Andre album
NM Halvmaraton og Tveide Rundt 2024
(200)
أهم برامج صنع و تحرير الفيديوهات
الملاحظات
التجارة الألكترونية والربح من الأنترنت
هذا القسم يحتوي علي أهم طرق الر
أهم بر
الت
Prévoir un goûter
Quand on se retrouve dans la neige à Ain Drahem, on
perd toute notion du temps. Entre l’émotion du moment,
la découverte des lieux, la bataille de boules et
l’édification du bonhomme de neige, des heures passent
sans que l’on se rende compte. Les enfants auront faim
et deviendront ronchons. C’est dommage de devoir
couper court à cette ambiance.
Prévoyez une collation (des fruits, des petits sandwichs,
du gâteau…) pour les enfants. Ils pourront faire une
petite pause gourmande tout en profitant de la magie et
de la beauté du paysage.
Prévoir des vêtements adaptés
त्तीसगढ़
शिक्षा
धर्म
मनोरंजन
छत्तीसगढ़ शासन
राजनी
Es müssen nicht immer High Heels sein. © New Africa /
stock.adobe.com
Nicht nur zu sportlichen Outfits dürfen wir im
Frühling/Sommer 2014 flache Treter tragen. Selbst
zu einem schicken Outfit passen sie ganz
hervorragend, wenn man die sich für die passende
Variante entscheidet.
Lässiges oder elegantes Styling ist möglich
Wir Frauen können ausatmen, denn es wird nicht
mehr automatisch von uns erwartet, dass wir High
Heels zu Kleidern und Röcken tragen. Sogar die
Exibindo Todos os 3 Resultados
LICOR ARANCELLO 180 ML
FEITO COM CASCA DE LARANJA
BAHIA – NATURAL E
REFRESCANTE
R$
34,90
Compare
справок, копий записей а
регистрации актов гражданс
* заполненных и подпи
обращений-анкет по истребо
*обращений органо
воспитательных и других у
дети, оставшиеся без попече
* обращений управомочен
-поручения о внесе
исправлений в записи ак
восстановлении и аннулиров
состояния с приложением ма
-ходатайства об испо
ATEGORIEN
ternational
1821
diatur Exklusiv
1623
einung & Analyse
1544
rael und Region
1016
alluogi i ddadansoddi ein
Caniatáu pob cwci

Work instruction
A complete, exact copy of the material above is the expected answer.

The answer
Andre album
NM Halvmaraton og Tveide Rundt 2024
(200)
أهم برامج صنع و تحرير الفيديوهات
الملاحظات
التجارة الألكترونية والربح من الأنترنت
هذا القسم يحتوي علي أهم طرق الر
أهم بر
الت
Prévoir un goûter
Quand on se retrouve dans la neige à Ain Drahem, on
perd toute notion du temps. Entre l’émotion du moment,
la découverte des lieux, la bataille de boules et
l’édification du bonhomme de neige, des heures passent
sans que l’on se rende compte. Les enfants auront faim
et deviendront ronchons. C’est dommage de devoir
couper court à cette ambiance.
Prévoyez une collation (des fruits, des petits sandwichs,
du gâteau…) pour les enfants. Ils pourront faire une
petite pause gourmande tout en profitant de la magie et
de la beauté du paysage.
Prévoir des vêtements adaptés
त्तीसगढ़
शिक्षा
धर्म
मनोरंजन
छत्तीसगढ़ शासन
राजनी
Es müssen nicht immer High Heels sein. © New Africa /
stock.adobe.com
Nicht nur zu sportlichen Outfits dürfen wir im
Frühling/Sommer 2014 flache Treter tragen. Selbst
zu einem schicken Outfit passen sie ganz
hervorragend, wenn man die sich für die passende
Variante entscheidet.
Lässiges oder elegantes Styling ist möglich
Wir Frauen können ausatmen, denn es wird nicht
mehr automatisch von uns erwartet, dass wir High
Heels zu Kleidern und Röcken tragen. Sogar die
Exibindo Todos os 3 Resultados
LICOR ARANCELLO 180 ML
FEITO COM CASCA DE LARANJA
BAHIA – NATURAL E
REFRESCANTE
R$
34,90
Compare
справок, копий записей а
регистрации актов гражданс
* заполненных и подпи
обращений-анкет по истребо
*обращений органо
воспитательных и других у
дети, оставшиеся без попече
* обращений управомочен
-поручения о внесе
исправлений в записи ак
восстановлении и аннулиров
состояния с приложением ма
-ходатайства об испо
ATEGORIEN
ternational
1821
diatur Exklusiv
1623
einung & Analyse
1544
rael und Region
1016
alluogi i ddadansoddi ein
Caniatáu pob cwci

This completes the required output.